We modellers tend to call it a throw bar, and we tend to use only one. But as I learned while reading Detailing Track by my friend Mike Cougill (and available through OST Publications*), what we call a throw bar is actually a “head rod”, and points will have one or more additional bars called “back rods”.
I’m building turnouts using a solid point, as opposed to a hinged point. This means the point and closure rail are made from a single piece. At the place where the point would be hinged, the rail is soldered to a printed circuit board tie. The end of the point is then soldered to the head rod. The rail simply bends slightly when the switch is thrown. This system works and the points are guaranteed a good electrical connection since wires can be soldered to the closure rails.
Normally, a standard PCB tie is used for the head rod, but I thought an S scale tie would be too massive. So I ordered a selection of switch-length PCB ties from Tim Warris at Fast Tracks* and then my friend Chris Abbott and I did some experimenting.

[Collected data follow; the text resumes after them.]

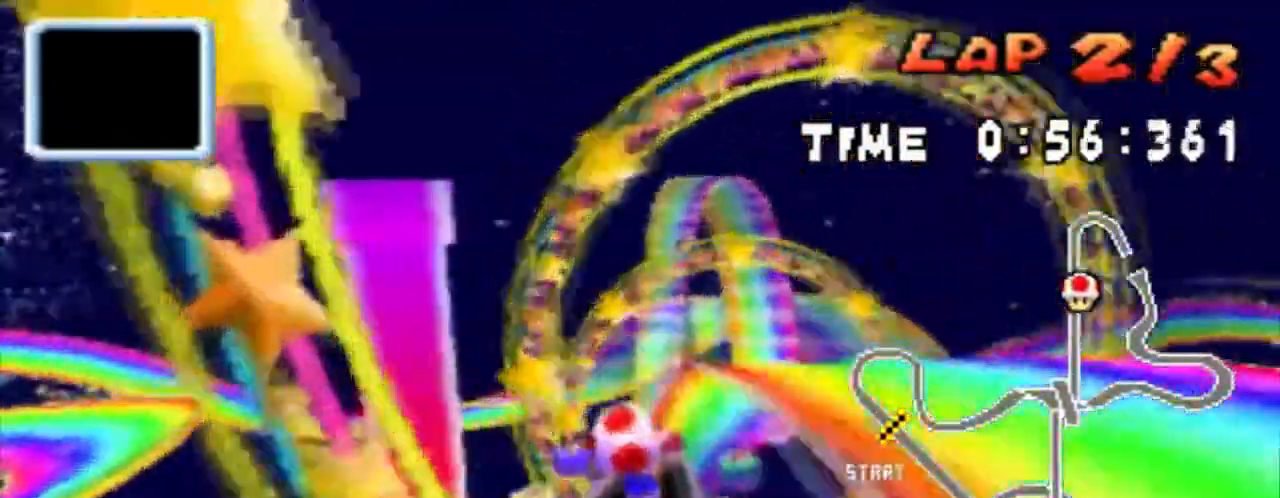
{"buttons": ["A", "R1", "DPAD_UP", "DPAD_LEFT"], "events": []}
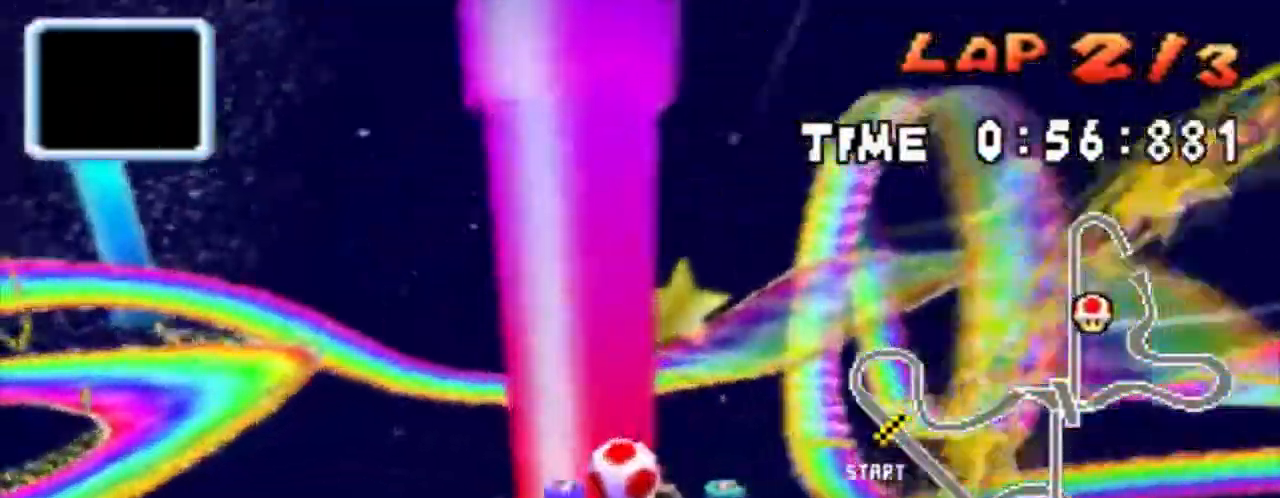
{"buttons": ["A", "R1", "DPAD_UP", "DPAD_LEFT"], "events": []}
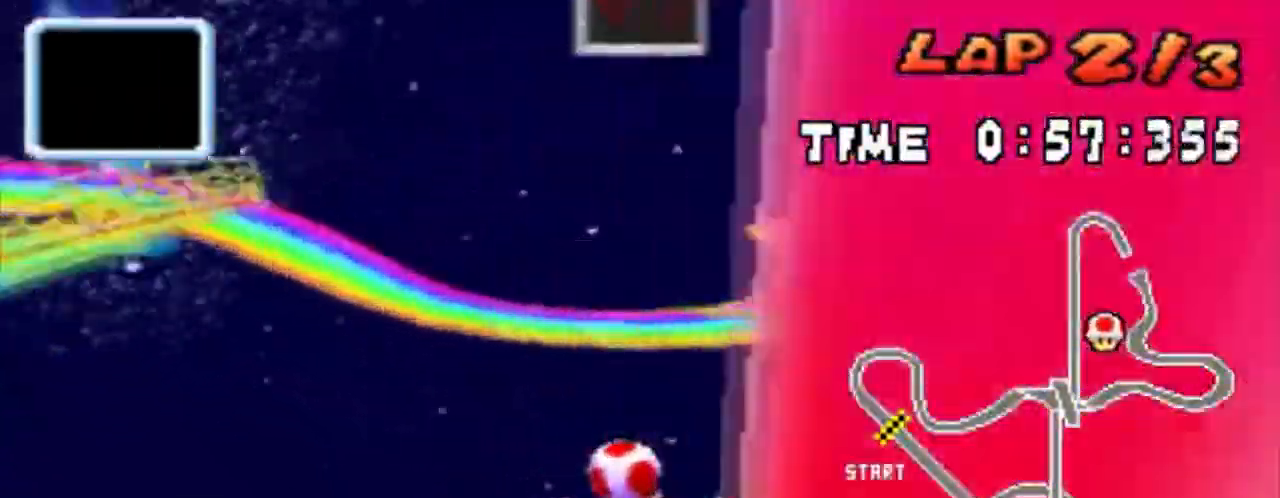
{"buttons": ["A", "R1", "DPAD_UP"], "events": [[467, "DPAD_LEFT", "up"]]}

We decided to use an HO scale narrow gauge tie for the head rod, and an N scale tie for a single back rod. Locations for each were marked with the turnout in place on the layout, to ensure that the rods would fall between the appropriate wooden ties.
While the HO narrow gauge tie looks much better as a head rod, it’s too thin to accept the piano wire throw from the Bullfrog mechanical switch machine I intend to use:
Drilling a hole large enough to clear the wire would seriously weaken the head rod.

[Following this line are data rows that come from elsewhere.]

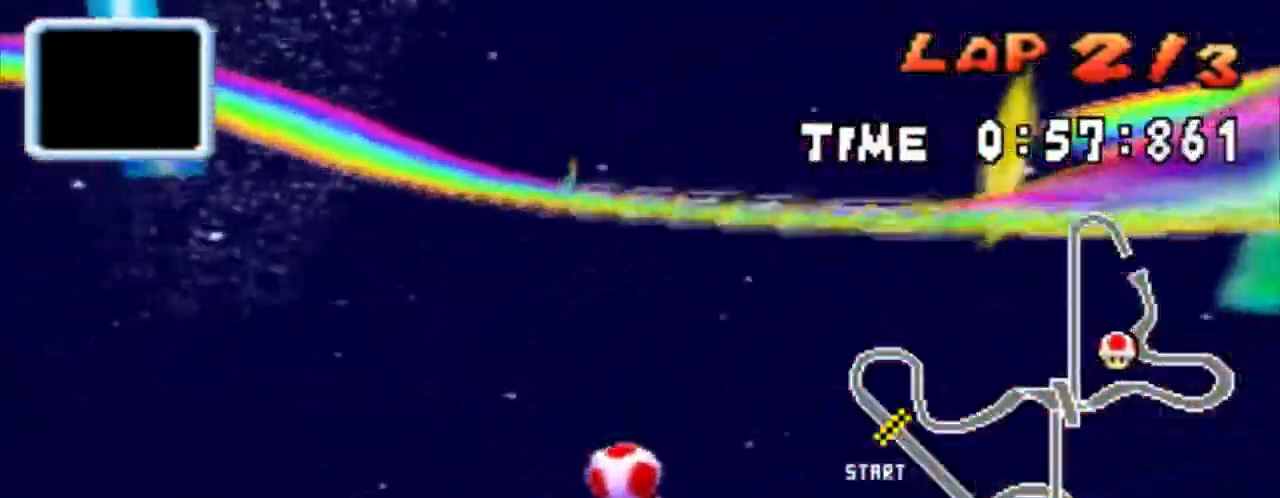
{"buttons": ["A", "R1", "DPAD_UP"], "events": []}
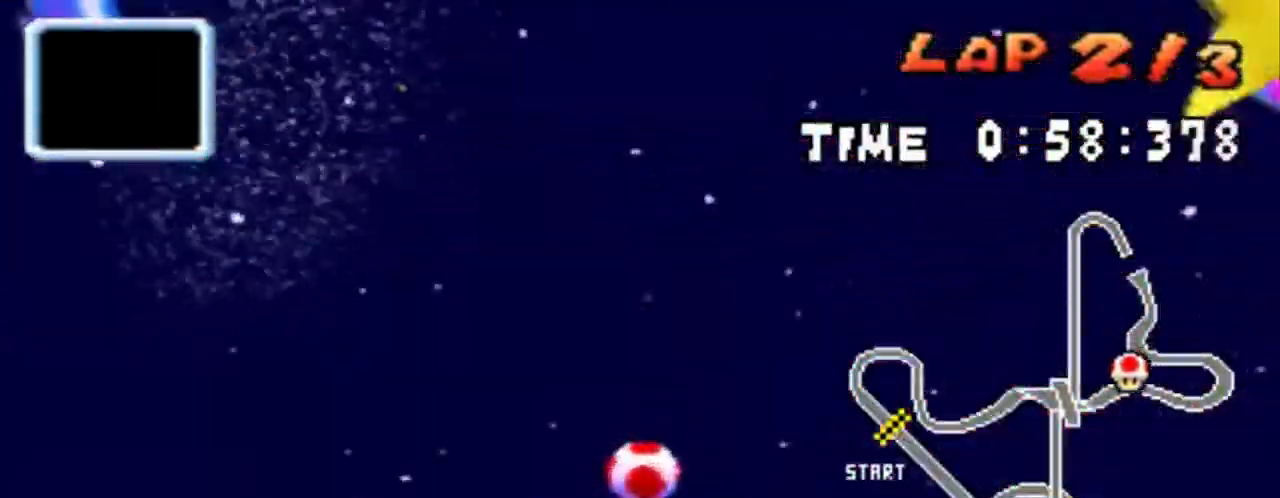
{"buttons": ["A"], "events": [[500, "DPAD_UP", "up"], [500, "R1", "up"]]}
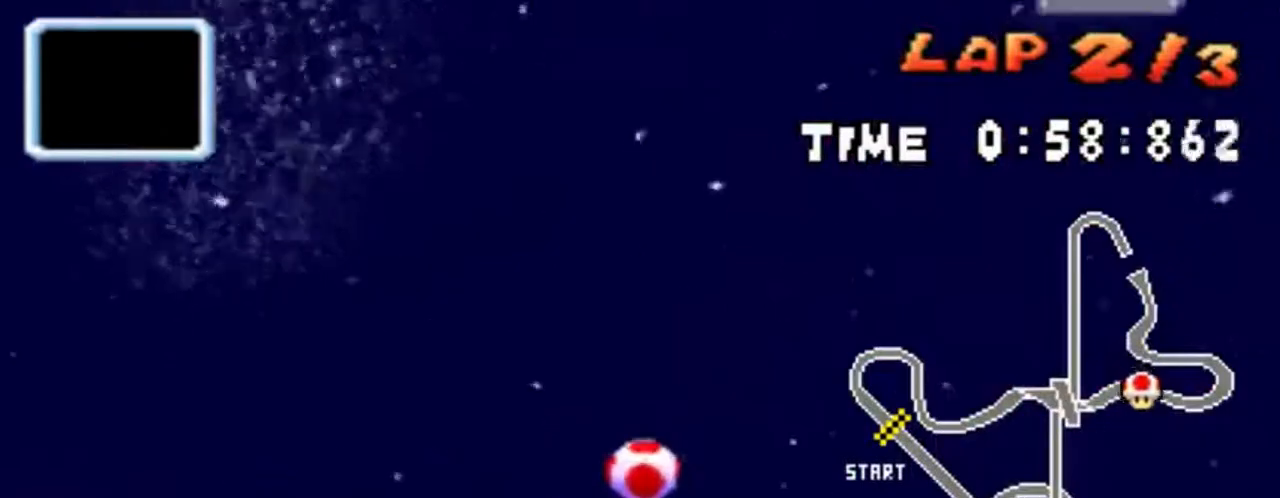
{"buttons": [], "events": [[67, "A", "up"]]}
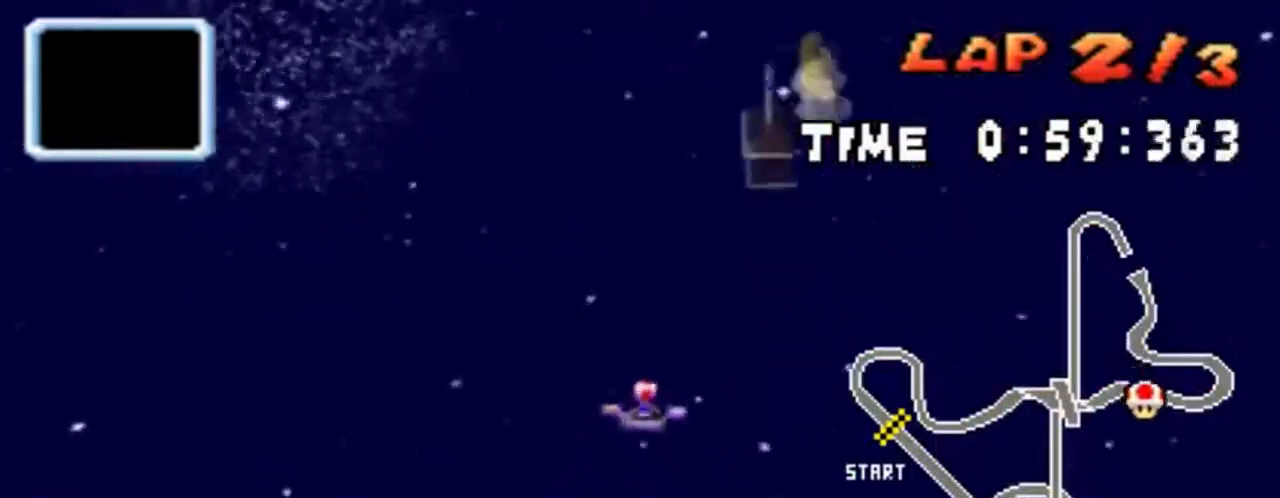
{"buttons": [], "events": []}
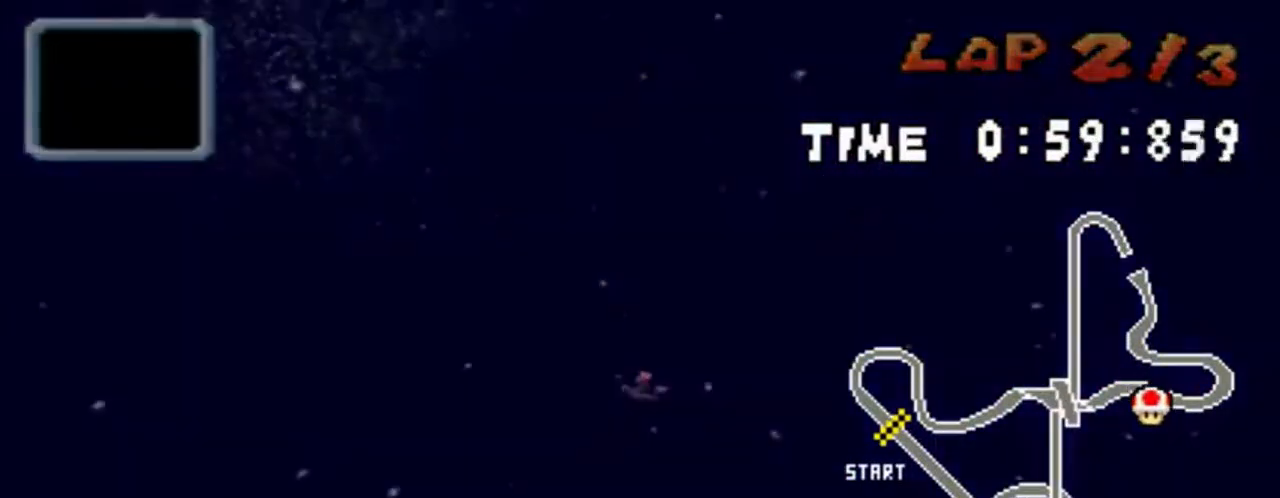
{"buttons": [], "events": []}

Fortunately, Chris came up with an elegant solution. He cut and fettled a thin strip of brass to solder to the bottom of each head rod. He then drilled a clearance hole for the piano wire, offset on the brass strip. Head rod and strip were tinned, soldered together, and the finished assembly was brush painted a black-grey.

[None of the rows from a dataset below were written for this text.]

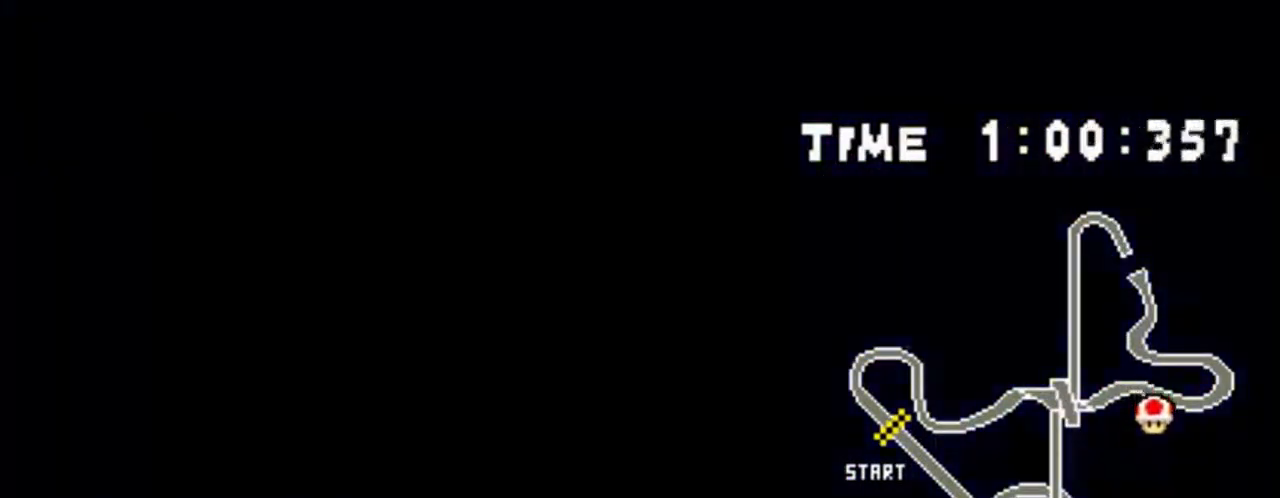
{"buttons": [], "events": []}
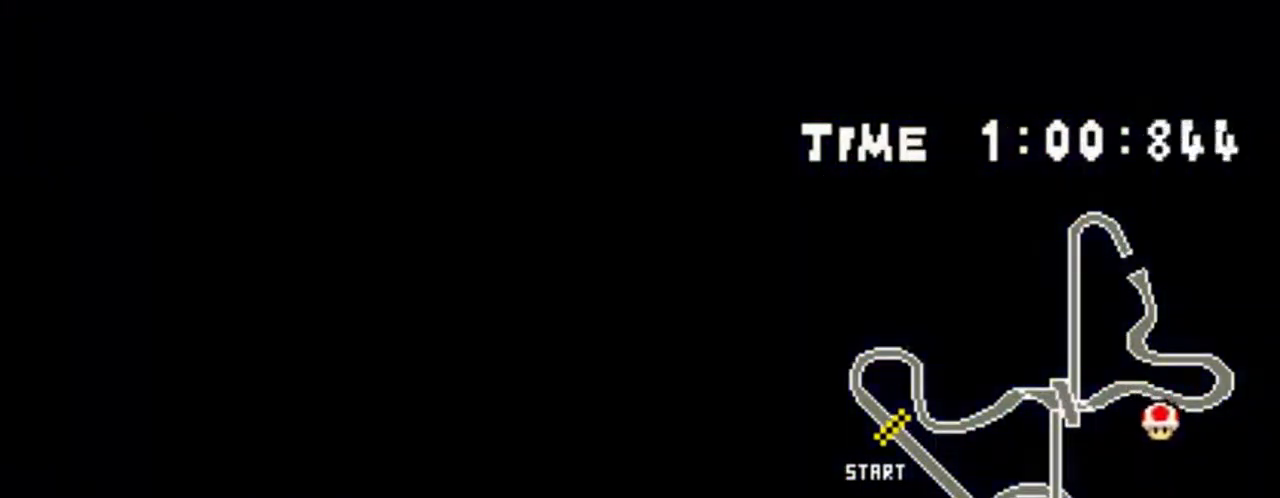
{"buttons": [], "events": []}
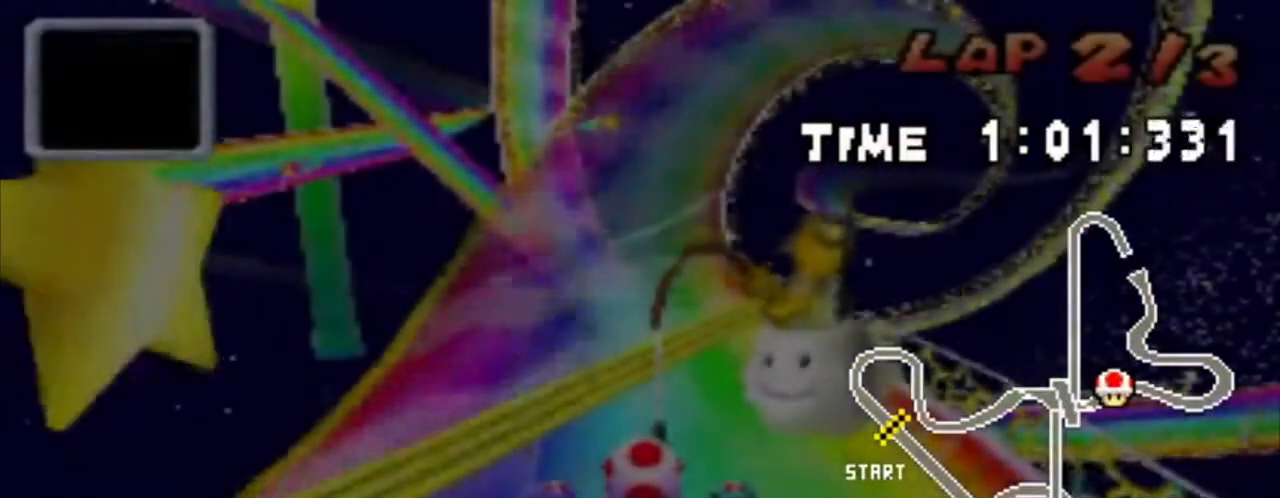
{"buttons": [], "events": []}
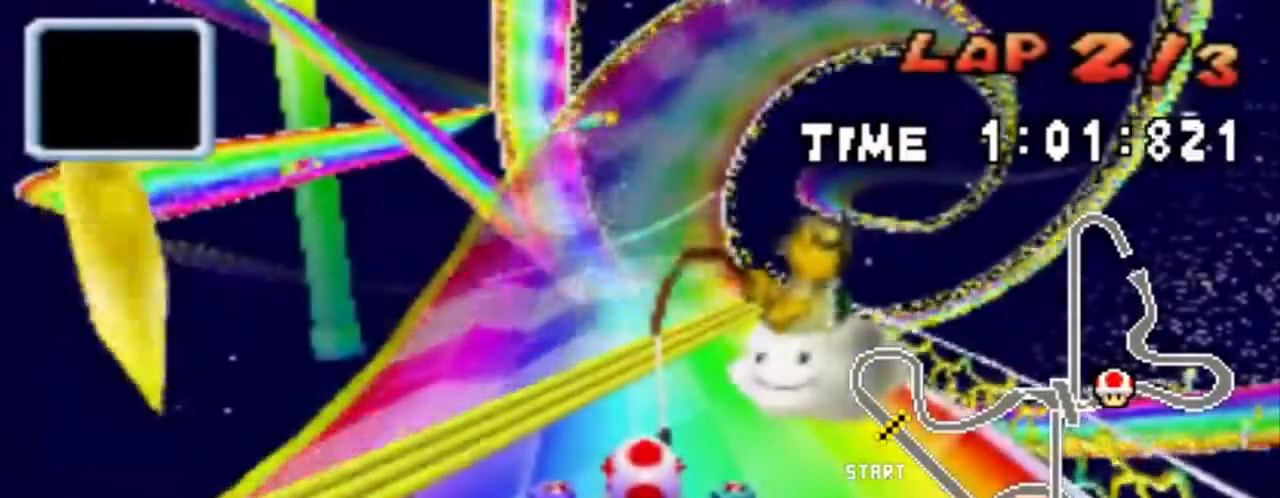
{"buttons": ["A"], "events": [[467, "A", "down"]]}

The head rod and back rod can be seen in this photo:
After the turnout is installed on the layout, I will detail the head rod with NBW castings and other goodies to make it look more prototypical. As a bonus, the brass strip moves the hole to the bottom of the head rod, instead of the top, so we should be able to cut off the switch machine wire below the level of the tops of the ties.
The turnout with head rod and back rod in place can be seen set in place in this photo:
Here is a photo of another turnout with head rod and back rod, plus grass growing between the ties. The rods can be seen, but don’t leap out and shout “Train Set!”
I’ll finish painting the head rod after I install the switch stand. I hope to use the much-missed Alder Models stands with operating targets, which will require soldering an actuating rod to the head rod.
I am very close to being ready to spike down some track!